I'm trying to create a function that gets the frequency of specific words from a dataframe. I'm using Pandas to convert the CSV file into a dataframe and NLTK to tokenize the text. I'm able to get the count for the entire column, but I'm having difficulty in getting the frequency for each row. Below is what I have done so far.
import nltk
import pandas as pd
from nltk.tokenize import word_tokenize
from collections import defaultdict
words = [
"robot",
"automation",
"collaborative",
"Artificial Intelligence",
"technology",
"Computing",
"autonomous",
"automobile",
"cobots",
"AI",
"Integration",
"robotics",
"machine learning",
"machine",
"vision systems",
"systems",
"computerized",
"programmed",
"neural network",
"tech",
]
def analze(file):
# count = defaultdict(int)
df = pd.read_csv(file)
for text in df["Text"]:
tokenize_text = word_tokenize(text)
for w in tokenize_text:
if w in words:
count[w] += 1
analze("Articles/AppleFilter.csv")
print(count)
Output:
defaultdict(<class 'int'>, {'automation': 283, 'robot': 372, 'robotics': 194, 'machine': 220, 'tech': 41, 'systems': 187, 'technology': 246, 'autonomous': 60, 'collaborative': 18, 'automobile': 6, 'AI': 158, 'programmed': 12, 'cobots': 2, 'computerized': 3, 'Computing': 1})

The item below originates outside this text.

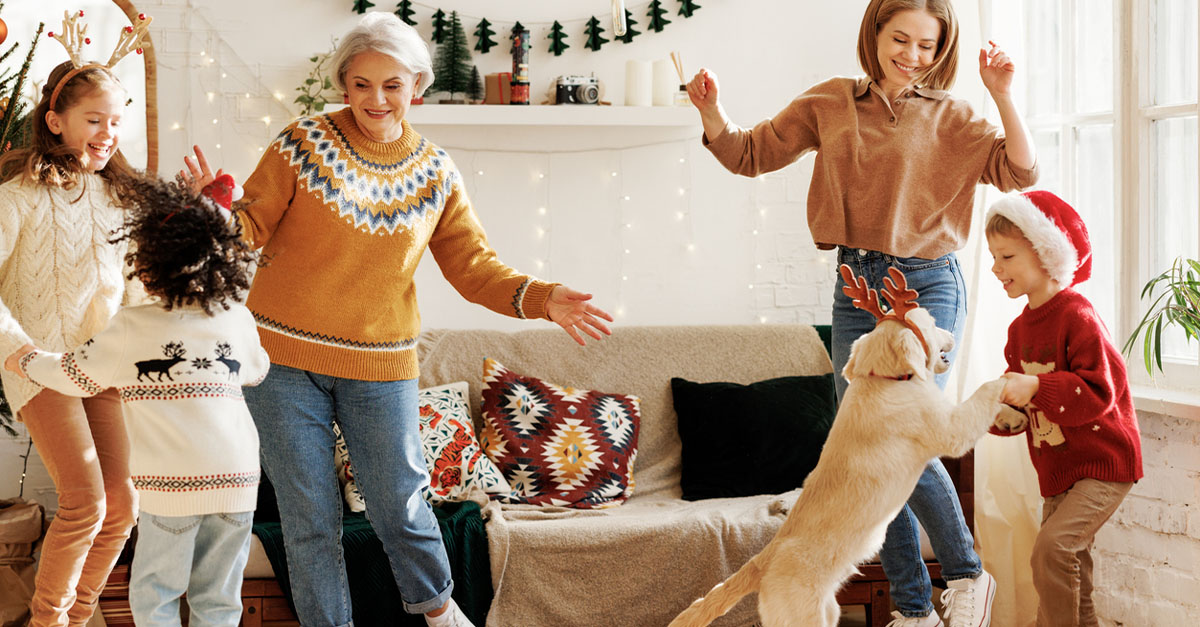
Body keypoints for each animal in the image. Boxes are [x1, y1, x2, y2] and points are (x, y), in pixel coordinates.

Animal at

Goal: Get freq for each row
{'automation': 5, 'robot': 1, 'robotics': 1, ...
{'automobile': 1, 'systems': 1, 'technology': 1,...
{'AI': 1, 'cobots: 1, computerized': 3,....
CVS file Format:
Title | Text | URL
What have I tried:
count = defaultdict(int)
df = pd.read_csv("AppleFilterTest01.csv")
for text in df["Text"].iteritems():
for row in text:
print(row)
if row in words:
count[w] += 1
print(count)
output:
defaultdict(<class 'int'>, {})
If anyone can offer any guidance, tips, or help, I would appreciate it so much. Thank you.